**Images with localized body landmarks**
------------
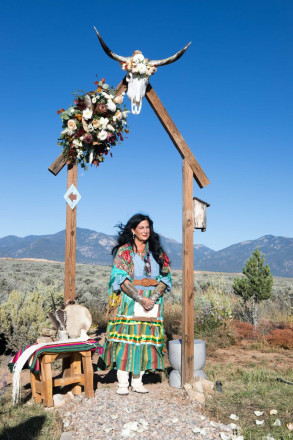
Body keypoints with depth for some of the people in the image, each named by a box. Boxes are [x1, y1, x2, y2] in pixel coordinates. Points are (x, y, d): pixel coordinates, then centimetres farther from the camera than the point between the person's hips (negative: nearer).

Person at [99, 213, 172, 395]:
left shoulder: (157, 252, 11)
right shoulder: (123, 251, 0)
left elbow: (165, 277, 6)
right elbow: (121, 279, -9)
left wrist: (154, 298, -10)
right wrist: (141, 299, -16)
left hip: (152, 303, 4)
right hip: (129, 302, -3)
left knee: (145, 340, 4)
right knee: (126, 339, -7)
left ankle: (137, 381, 13)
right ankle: (122, 383, 2)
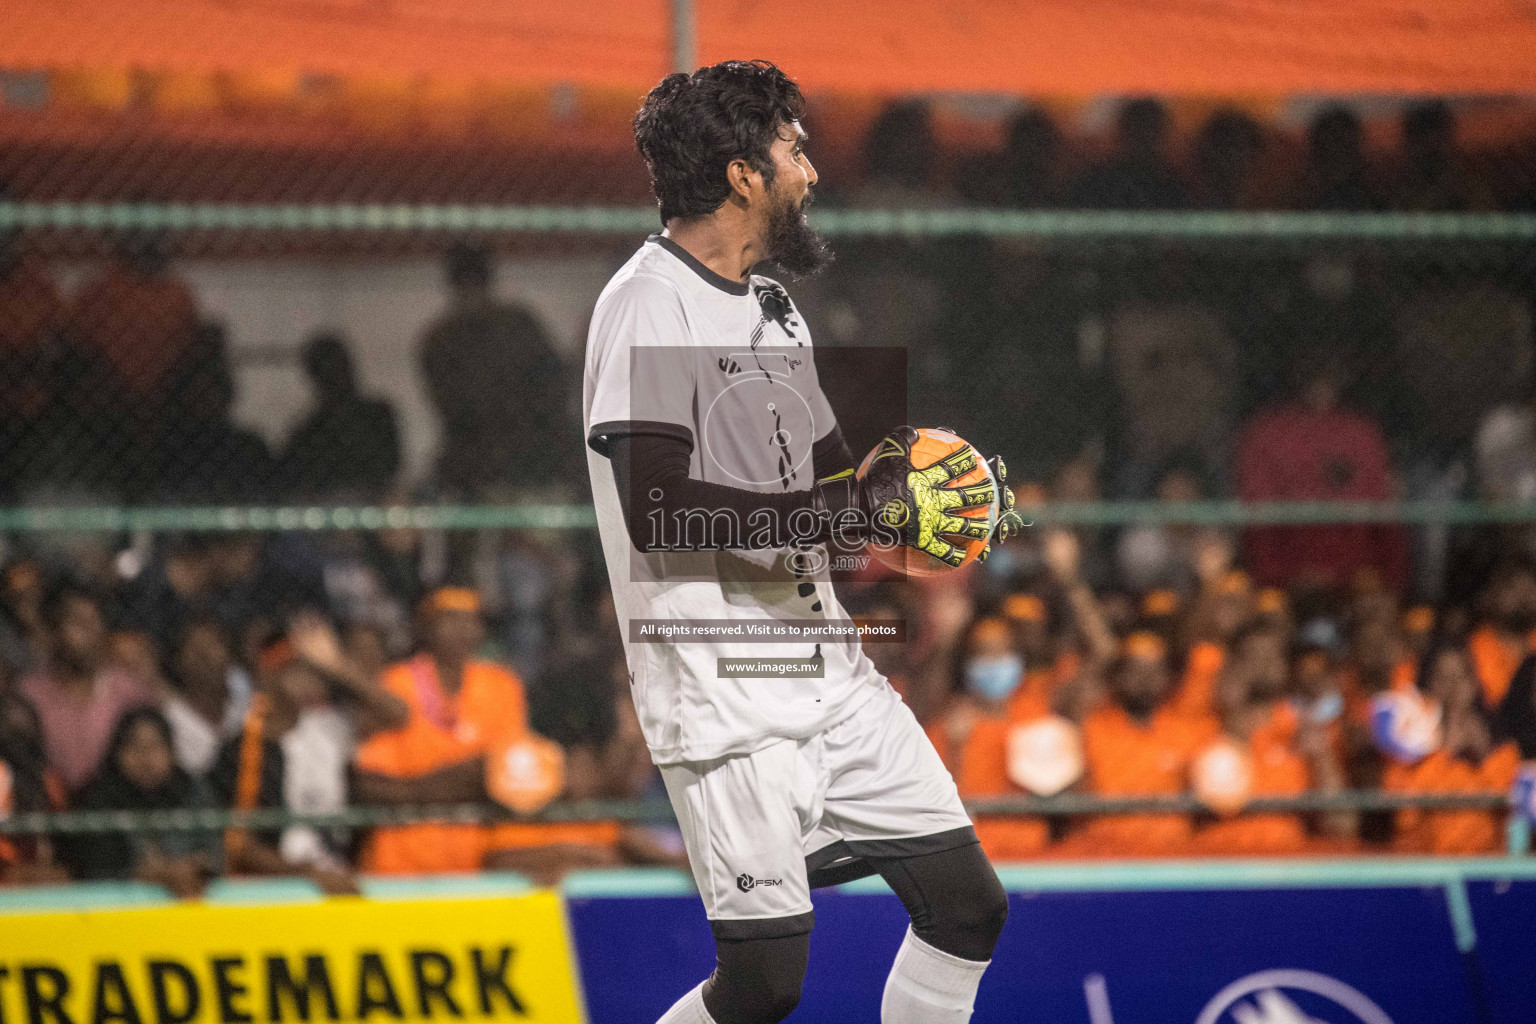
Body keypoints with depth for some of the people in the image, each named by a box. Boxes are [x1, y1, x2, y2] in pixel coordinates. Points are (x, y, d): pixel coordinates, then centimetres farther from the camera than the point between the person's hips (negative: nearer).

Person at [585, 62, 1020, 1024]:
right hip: (724, 699, -9)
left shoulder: (771, 309, 16)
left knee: (968, 906, 7)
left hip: (833, 680, 9)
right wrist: (863, 506, -22)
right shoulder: (652, 306, -13)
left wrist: (906, 479, -1)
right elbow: (659, 508, -24)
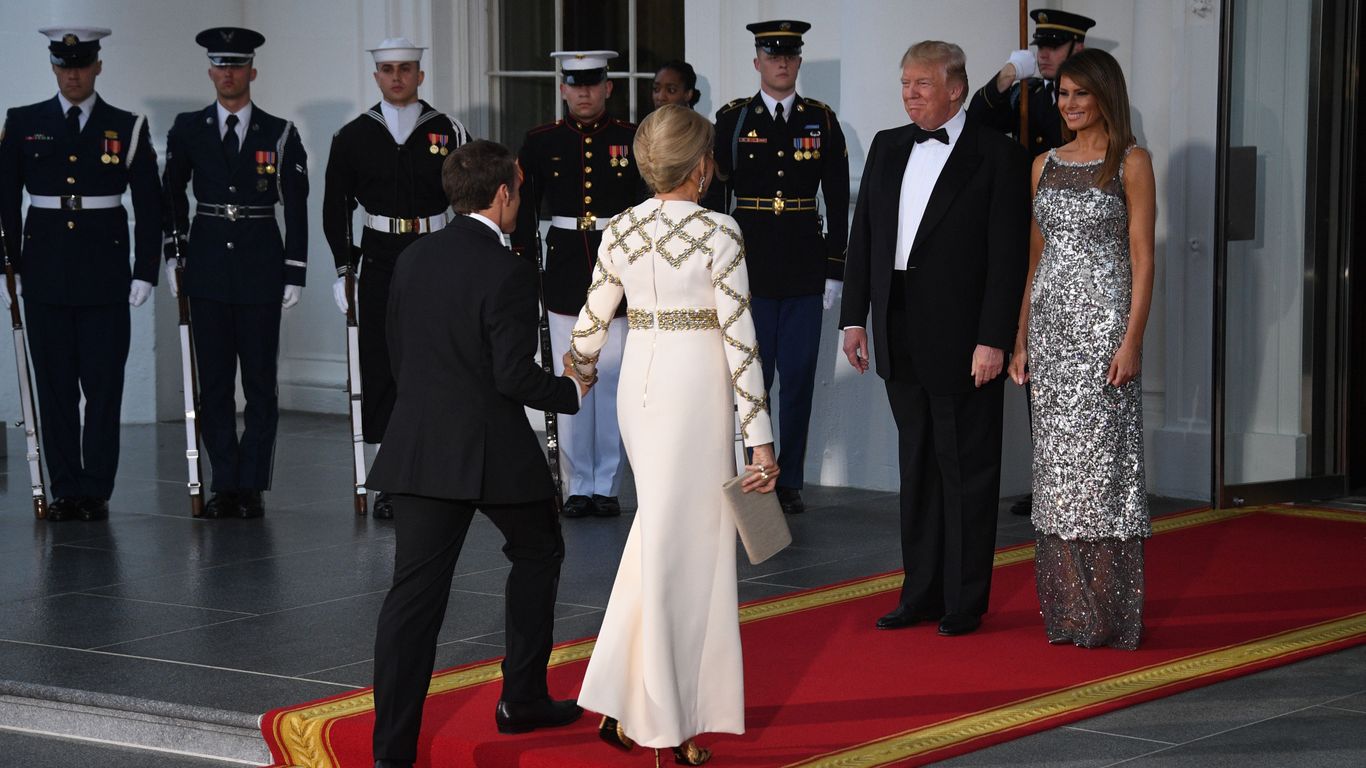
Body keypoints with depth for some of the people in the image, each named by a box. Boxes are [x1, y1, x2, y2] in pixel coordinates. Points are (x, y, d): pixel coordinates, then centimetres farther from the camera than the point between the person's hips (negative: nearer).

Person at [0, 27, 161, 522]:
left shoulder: (128, 128, 3)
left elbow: (148, 206, 3)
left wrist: (145, 273, -2)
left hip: (105, 272, -1)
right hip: (44, 272, 1)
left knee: (104, 384, -2)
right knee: (54, 385, 3)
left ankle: (96, 491, 4)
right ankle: (65, 491, 8)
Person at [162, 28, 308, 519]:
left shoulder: (279, 134, 1)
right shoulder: (188, 130, 6)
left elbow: (297, 209, 1)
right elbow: (172, 193, 16)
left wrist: (294, 274, -3)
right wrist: (173, 252, 9)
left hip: (260, 269, -2)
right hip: (208, 268, 2)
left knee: (260, 382, 0)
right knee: (214, 382, 3)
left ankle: (252, 487, 5)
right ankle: (225, 485, 9)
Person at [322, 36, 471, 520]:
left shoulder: (448, 133, 2)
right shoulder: (353, 137, 4)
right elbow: (336, 208, 7)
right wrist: (343, 269, 1)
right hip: (379, 263, 0)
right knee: (379, 371, 0)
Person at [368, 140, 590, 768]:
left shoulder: (413, 259, 6)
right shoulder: (507, 272, -14)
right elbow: (516, 376, -17)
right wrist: (571, 390, 2)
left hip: (417, 448, 5)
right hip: (493, 450, -5)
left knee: (416, 591, 2)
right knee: (538, 553, 22)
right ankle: (522, 699, 29)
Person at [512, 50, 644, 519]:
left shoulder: (632, 140, 2)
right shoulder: (541, 143, 4)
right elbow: (524, 212, 7)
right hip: (565, 271, 1)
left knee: (612, 382, 1)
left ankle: (607, 485, 9)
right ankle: (578, 486, 11)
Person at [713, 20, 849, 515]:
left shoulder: (822, 121, 6)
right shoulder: (732, 120, 2)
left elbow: (838, 202, 7)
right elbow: (715, 196, 3)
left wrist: (834, 270, 2)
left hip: (805, 271, 1)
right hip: (749, 268, -1)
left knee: (799, 378, 4)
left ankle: (790, 480, 12)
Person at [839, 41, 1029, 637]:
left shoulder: (998, 157, -7)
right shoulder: (887, 147, 11)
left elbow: (1008, 257, -11)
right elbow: (863, 236, 13)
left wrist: (993, 340, -16)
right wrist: (854, 317, 7)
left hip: (963, 342, -6)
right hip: (901, 341, 6)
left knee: (966, 473, 2)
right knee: (917, 470, 13)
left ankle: (965, 602, 11)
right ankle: (922, 593, 22)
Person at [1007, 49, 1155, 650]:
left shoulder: (1130, 162, -3)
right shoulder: (1045, 165, 13)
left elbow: (1141, 257, -7)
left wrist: (1132, 340, -15)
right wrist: (1021, 339, 11)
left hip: (1104, 319, -5)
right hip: (1049, 322, 6)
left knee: (1103, 456, -4)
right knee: (1056, 459, 6)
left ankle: (1108, 613, 2)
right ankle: (1066, 608, 13)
------------
**Your task**
Can you repeat, word for word, every line above from the one containing "right shoulder: (541, 143, 4)" down to the one containing "left elbow: (1141, 257, -7)", including both?

**Expected output**
right shoulder: (541, 143, 4)
right elbow: (524, 212, 7)
right hip: (565, 271, 1)
left knee: (612, 382, 1)
left ankle: (607, 485, 9)
right ankle: (578, 486, 11)
Person at [713, 20, 849, 515]:
left shoulder: (822, 121, 6)
right shoulder: (732, 120, 2)
left elbow: (838, 202, 7)
right elbow: (715, 196, 3)
left wrist: (834, 270, 2)
left hip: (805, 271, 1)
right hip: (749, 268, -1)
left knee: (799, 378, 4)
left ankle: (790, 480, 12)
Person at [839, 41, 1029, 637]:
left shoulder: (998, 157, -7)
right shoulder: (887, 147, 11)
left elbow: (1008, 257, -11)
right elbow: (863, 236, 13)
left wrist: (993, 340, -16)
right wrist: (854, 317, 7)
left hip: (963, 342, -6)
right hip: (901, 341, 6)
left knee: (966, 473, 2)
right knee: (917, 470, 13)
left ankle: (965, 602, 11)
right ankle: (922, 593, 22)
Person at [1007, 49, 1155, 650]:
left shoulder: (1130, 162, -3)
right shoulder: (1045, 165, 13)
left elbow: (1141, 257, -7)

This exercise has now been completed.